[Spatial layout entries]

::::::::::

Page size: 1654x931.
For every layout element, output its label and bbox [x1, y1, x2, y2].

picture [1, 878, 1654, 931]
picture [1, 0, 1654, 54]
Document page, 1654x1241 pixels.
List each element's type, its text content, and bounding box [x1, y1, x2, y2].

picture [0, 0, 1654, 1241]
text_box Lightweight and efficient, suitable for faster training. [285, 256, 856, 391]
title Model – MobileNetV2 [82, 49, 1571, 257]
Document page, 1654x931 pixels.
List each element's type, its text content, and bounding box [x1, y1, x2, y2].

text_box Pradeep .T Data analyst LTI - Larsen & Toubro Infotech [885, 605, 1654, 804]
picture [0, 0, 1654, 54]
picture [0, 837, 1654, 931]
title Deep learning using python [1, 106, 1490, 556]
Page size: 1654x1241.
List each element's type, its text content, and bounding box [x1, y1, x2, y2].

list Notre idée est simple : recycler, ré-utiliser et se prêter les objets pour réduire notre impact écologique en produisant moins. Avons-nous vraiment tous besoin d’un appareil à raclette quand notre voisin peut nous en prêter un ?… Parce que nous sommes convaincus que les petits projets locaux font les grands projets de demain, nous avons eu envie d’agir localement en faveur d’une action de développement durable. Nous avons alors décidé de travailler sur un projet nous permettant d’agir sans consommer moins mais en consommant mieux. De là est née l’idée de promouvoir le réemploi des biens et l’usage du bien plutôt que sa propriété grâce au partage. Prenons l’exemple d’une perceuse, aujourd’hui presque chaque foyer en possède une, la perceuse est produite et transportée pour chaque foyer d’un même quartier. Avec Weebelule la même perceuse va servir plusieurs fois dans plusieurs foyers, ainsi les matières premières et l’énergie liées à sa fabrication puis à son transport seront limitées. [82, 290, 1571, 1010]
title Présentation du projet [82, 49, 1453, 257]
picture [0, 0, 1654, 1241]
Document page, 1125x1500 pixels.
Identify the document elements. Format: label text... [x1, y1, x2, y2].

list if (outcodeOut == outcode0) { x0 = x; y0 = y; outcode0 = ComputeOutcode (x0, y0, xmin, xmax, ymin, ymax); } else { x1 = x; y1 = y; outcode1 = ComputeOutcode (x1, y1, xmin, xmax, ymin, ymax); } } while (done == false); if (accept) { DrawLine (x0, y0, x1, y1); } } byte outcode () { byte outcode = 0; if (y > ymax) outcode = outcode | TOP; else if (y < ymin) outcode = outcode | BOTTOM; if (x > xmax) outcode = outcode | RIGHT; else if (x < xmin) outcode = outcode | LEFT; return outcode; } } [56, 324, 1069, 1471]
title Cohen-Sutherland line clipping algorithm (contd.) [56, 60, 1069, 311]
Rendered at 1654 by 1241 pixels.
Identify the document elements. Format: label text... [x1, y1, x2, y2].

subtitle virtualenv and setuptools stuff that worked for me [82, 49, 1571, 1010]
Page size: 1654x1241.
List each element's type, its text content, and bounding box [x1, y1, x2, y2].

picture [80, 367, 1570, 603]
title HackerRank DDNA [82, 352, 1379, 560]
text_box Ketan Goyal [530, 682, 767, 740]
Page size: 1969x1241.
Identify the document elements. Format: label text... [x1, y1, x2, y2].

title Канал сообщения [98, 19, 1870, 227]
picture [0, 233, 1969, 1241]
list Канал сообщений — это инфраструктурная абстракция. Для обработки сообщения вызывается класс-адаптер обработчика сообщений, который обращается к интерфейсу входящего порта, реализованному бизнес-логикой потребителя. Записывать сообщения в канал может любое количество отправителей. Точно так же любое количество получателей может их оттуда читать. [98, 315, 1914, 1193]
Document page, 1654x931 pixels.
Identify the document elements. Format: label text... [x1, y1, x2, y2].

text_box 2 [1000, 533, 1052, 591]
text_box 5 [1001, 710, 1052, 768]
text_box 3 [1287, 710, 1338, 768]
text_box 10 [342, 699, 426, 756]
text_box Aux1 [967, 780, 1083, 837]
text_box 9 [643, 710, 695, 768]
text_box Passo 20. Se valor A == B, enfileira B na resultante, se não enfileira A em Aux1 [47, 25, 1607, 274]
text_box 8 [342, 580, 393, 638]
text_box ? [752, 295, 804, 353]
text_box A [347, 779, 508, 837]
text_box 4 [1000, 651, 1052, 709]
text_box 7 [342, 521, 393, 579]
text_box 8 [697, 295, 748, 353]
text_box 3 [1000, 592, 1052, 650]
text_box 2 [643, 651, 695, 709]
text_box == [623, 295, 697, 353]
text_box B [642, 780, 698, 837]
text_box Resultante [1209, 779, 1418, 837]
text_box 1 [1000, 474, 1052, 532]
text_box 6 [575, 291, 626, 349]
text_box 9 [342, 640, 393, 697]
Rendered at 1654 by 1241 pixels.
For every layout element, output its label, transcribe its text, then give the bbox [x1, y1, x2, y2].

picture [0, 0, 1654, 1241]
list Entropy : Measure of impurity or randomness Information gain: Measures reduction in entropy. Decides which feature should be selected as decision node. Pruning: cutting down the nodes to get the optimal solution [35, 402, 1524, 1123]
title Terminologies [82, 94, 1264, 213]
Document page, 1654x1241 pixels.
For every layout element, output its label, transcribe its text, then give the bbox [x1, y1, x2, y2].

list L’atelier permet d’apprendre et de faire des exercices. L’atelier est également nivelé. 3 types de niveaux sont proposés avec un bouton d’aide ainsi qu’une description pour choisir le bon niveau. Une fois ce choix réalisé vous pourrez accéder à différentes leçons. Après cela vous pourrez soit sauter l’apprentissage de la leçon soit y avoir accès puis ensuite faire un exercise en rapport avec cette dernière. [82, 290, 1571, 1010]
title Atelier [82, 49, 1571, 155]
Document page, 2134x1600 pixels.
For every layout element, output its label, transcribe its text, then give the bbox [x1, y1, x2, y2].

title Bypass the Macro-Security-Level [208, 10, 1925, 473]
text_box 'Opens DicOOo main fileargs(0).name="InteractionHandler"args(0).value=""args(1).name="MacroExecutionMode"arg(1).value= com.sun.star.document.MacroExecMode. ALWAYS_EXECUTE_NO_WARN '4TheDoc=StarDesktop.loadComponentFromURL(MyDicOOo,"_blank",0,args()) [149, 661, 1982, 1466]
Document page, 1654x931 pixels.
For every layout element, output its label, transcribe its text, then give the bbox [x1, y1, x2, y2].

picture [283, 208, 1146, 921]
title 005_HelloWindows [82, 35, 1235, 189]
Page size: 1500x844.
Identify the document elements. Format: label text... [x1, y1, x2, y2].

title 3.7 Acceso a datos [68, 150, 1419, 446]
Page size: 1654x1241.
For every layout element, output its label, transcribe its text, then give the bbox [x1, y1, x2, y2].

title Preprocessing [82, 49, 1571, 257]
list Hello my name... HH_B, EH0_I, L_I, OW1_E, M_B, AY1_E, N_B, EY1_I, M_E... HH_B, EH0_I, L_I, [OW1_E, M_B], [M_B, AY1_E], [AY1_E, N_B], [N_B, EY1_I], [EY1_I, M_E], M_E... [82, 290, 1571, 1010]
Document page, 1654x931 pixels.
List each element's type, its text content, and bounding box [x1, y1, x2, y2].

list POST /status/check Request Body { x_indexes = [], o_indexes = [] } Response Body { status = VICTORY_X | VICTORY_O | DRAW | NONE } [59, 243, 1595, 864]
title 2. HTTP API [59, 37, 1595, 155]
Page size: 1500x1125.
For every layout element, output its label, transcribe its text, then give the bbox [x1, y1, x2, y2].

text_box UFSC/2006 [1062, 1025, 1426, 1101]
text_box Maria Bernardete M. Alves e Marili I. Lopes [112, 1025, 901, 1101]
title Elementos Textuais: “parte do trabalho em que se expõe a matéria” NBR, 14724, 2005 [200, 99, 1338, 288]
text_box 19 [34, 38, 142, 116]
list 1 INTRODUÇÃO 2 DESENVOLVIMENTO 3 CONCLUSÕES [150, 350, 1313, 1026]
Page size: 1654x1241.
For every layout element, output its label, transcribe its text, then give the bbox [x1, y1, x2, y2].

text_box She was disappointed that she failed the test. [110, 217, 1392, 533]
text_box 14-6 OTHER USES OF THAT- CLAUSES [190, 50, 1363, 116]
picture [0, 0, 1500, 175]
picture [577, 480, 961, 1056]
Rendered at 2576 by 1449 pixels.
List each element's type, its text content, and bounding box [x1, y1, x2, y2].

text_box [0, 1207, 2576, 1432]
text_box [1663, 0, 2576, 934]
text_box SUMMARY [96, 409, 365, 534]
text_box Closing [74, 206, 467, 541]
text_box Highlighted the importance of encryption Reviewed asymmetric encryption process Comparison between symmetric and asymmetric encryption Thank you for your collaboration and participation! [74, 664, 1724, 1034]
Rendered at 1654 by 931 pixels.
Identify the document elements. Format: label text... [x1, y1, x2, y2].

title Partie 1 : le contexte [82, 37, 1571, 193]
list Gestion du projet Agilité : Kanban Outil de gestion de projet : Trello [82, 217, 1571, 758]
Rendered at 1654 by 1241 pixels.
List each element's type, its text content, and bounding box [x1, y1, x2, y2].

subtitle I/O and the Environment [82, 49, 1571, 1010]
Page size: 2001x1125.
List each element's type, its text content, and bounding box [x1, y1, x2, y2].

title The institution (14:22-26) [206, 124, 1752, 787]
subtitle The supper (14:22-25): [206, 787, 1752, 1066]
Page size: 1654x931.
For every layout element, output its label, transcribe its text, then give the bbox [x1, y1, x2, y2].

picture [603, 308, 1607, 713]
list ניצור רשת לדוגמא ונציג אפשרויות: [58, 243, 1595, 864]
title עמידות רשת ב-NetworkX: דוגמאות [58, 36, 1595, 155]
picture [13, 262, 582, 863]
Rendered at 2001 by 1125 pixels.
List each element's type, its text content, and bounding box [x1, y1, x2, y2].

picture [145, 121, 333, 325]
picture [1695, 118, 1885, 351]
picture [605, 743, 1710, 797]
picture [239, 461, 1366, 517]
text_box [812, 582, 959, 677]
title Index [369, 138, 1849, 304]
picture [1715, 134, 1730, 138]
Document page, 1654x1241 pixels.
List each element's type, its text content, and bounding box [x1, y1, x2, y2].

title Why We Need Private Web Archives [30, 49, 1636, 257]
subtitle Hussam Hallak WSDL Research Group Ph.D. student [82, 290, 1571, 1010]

::::::::::

▶ **Exercise prompt**: Copy out the entries word for word, from the very first line through the line containing "title Model – MobileNetV2 [82, 49, 1571, 257]", with both ends included.

▶ **Output of the task**:
Page size: 1654x931.
For every layout element, output its label and bbox [x1, y1, x2, y2].

picture [1, 878, 1654, 931]
picture [1, 0, 1654, 54]
Document page, 1654x1241 pixels.
List each element's type, its text content, and bounding box [x1, y1, x2, y2].

picture [0, 0, 1654, 1241]
text_box Lightweight and efficient, suitable for faster training. [285, 256, 856, 391]
title Model – MobileNetV2 [82, 49, 1571, 257]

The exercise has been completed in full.